FSM News & Articles
Forum calls for greater protection on claims from complementary medicines: “Imagine that you have been having sleeping problems, and so you head to your local chemist in the hopes of some quick relief. You see a few options, but one stands out. Melatonin… Unknown to you, the 6X on the label is homeopathic code for a dilution of 106, 1 part in 1,000,000. Thus, in each 400mg tablet, there is only 0.0004mg of melatonin, an amount that will have no therapeutic effect.”
Friend’s News & Articles
Ebola: science is making progress: After significant effort, science has developed both a safe and effective vaccine for Ebola, and two drugs that give Ebola victims a 90% survival rate. Yet another disease that is no longer a death sentence. And what has ‘natural’ or alternative medicine achieved? Advocates claimed that their modalities could help with outbreaks but were only successful in propagating the disease. The CDC has even had to issue this warning: “Since the outbreak of the Ebola virus in West Africa, … (FDA) has seen and received consumer complaints about a variety of products claiming to either prevent the Ebola virus or treat the infection. … There are currently no FDA-approved vaccines or drugs to prevent or treat Ebola, and there are no known herbal treatments or other “natural” or “alternative” therapies that prevent or cure this disease.”
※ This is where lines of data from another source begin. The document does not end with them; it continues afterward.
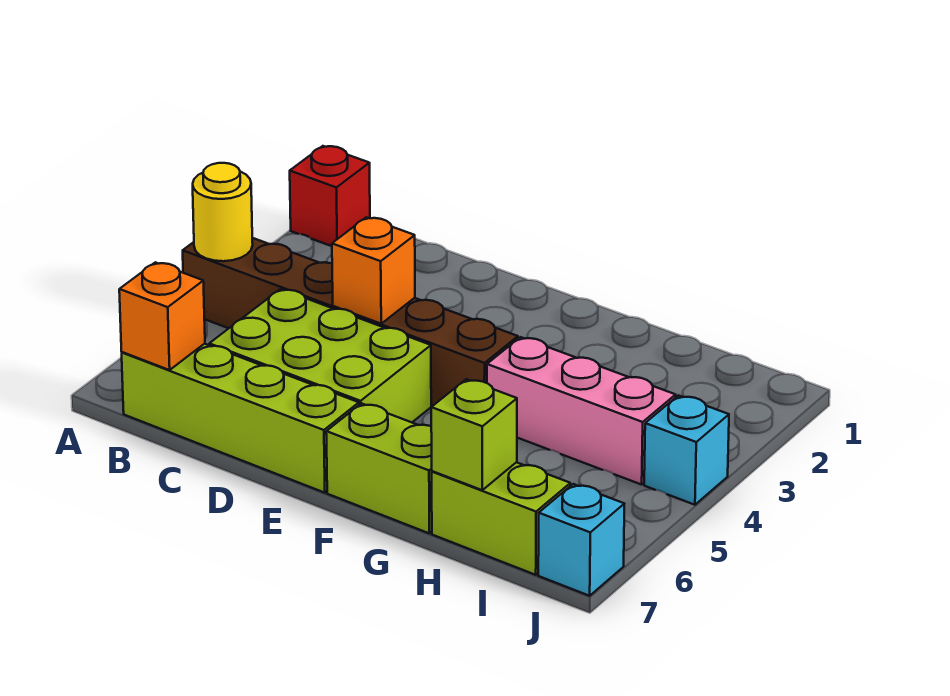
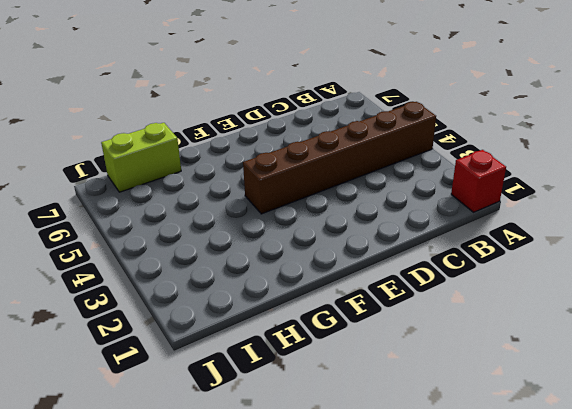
none -> lime 1x4 brick [122,344,359,493]
none -> lime 2x3 brick [209,289,431,422]
none -> lime 1x2 brick [326,403,432,533]

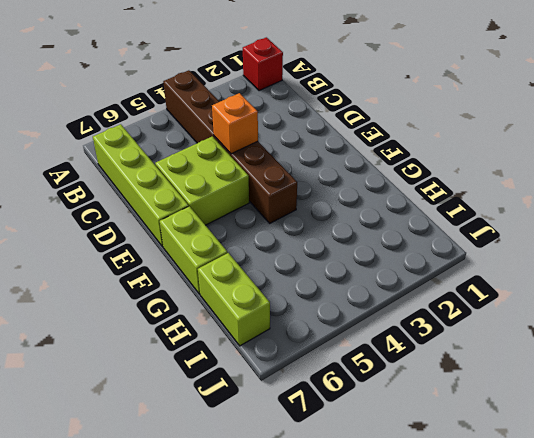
lime 2x2 brick [155,136,249,225] -> lime 2x3 brick [209,289,431,422]
none -> pink 1x3 brick [487,337,676,485]
none -> cyan 1x1 brick [644,395,729,505]
none -> cyan 1x1 brick [538,484,624,596]

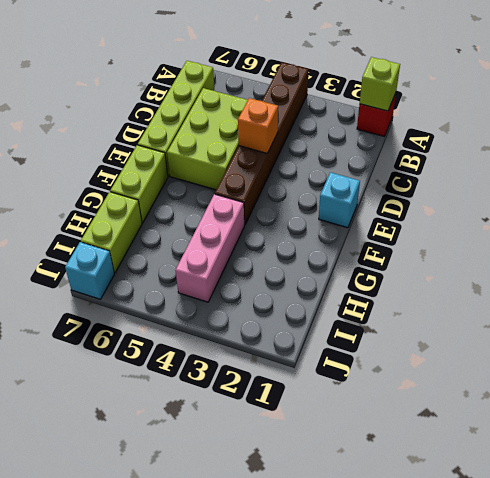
lime 1x1 brick [360,57,400,111] -> lime 1x1 brick moved to [431,379,517,490]
cyan 1x1 brick [319,172,360,228] -> cyan 1x1 brick moved to [644,395,729,505]
none -> yellow 1x1 round brick [193,163,253,261]
none -> orange 1x1 brick [119,262,205,370]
Chiropractors cracking backs of babies as young as four days old – top spinal surgeon warns parents of dangers: Videos have surfaced across the internet of chiropractors treating infants as young as four days old. Some chiropractors claim they can help cure asthma, ADHD, colic, bed-wetting, and even ear infections in children. It’s started an all-out war between trained medical practitioners and so-called cowboy chiropractors with controversial and dangerous views.
The ‘alternative cancer treatment’ used to prey on vulnerable Aussies: The word ‘cytoluminator’ seems like nonsense to me (or maybe an alternate term for a flow cytometer) but the ordinary person cannot distinguish medical fact from fiction and is vulnerable to such scams. If you aren’t sure if a treatment is a scam, ask your doctor or trusted medical professional.
Study of fluoride during pregnancy and children’s IQ raises questions but draws criticism: Just an Anomaly? What to Make of New Study on Fluoride and IQ. I find this a most disappointing study and happily toss it into the “axe to grind” pile of junk science. The investigators had obvious concerns about possible toxicity of fluoride and, hey, they found an effect! The article covers the problems with the design of this study but have not mentioned one of my objections, namely that IQ testing is highly problematic. I would like to see the stats showing the significance of a 4.5 difference in IQ based on the sample size. And why only boys? And yes, unfortunately, this will be jumped on by the alt-med crazies as proof positive there is a government plot to dumb us down; although why any government would do that to its citizens, I have no idea. I will just wait for the conspiricist backlash that will inevitably come in the comments.
Police visited clinic of ‘brain balancing’ B.C. chiropractor, court documents show: A “Functional neurology” chiropractor has been suspended. The College of Chiropractors of British Columbia has suspended Daniel Sullins pending completion of three investigations into his “brain balancing” chiropractic practice of “board certified functional neurology.” The College expressed concern that Sullins’ practice poses a real risk to the public. Sullins has advertised that he’s helped patients with conditions such as ADHD and childhood speech disorders that chiropractors in British Columbia are specifically banned from claiming to treat. [Lindsay B. ‘Brain balancing’ B.C. chiropractor suspended amid 3 investigations. CBC News. Jun 20, 2019] Sullins has filed a petition in B.C. Supreme Court challenging the suspension. [Lindsay B. Police visited clinic of ‘brain balancing’ B.C. chiropractor, court documents show. CBC News. July 30, 2019].
Thanks to Science
Precision Medicine – Huge US government study to offer genetic counselling: Precision medicine is the use of personalised molecular or biological information to optimise treatment, and often requires vast amounts of genetic information. However, genetic tests can reveal unexpected or negative results that can impact participants and their families. In one of the largest studies of it’s kind, researchers are sequencing the genomes of and collecting data from 1 million individuals to help identify therapeutic targets and correlate genes to health. In a first for a study this large, participants will be provided with genetic counselling services that will help patient make sense of their results. Any genetic test carries ethical issues which can impact people’s lives – providing genetic counselling should be a standard of care for all genomic research studies and is the standard for medical genetics testing. Let’s hope this becomes the benchmark for how all genomics studies are conducted.
Today’s Abused Health Concept
Miracle cures – The FDA is literally warning people not to drink bleach now: Apparently people need to be warned that even if they tell you ‘It’s Natural’, drinking bleach is a really bad idea. Agencies like the FDA and the TGA exist to protect the public from the harm of incompetent scams like this.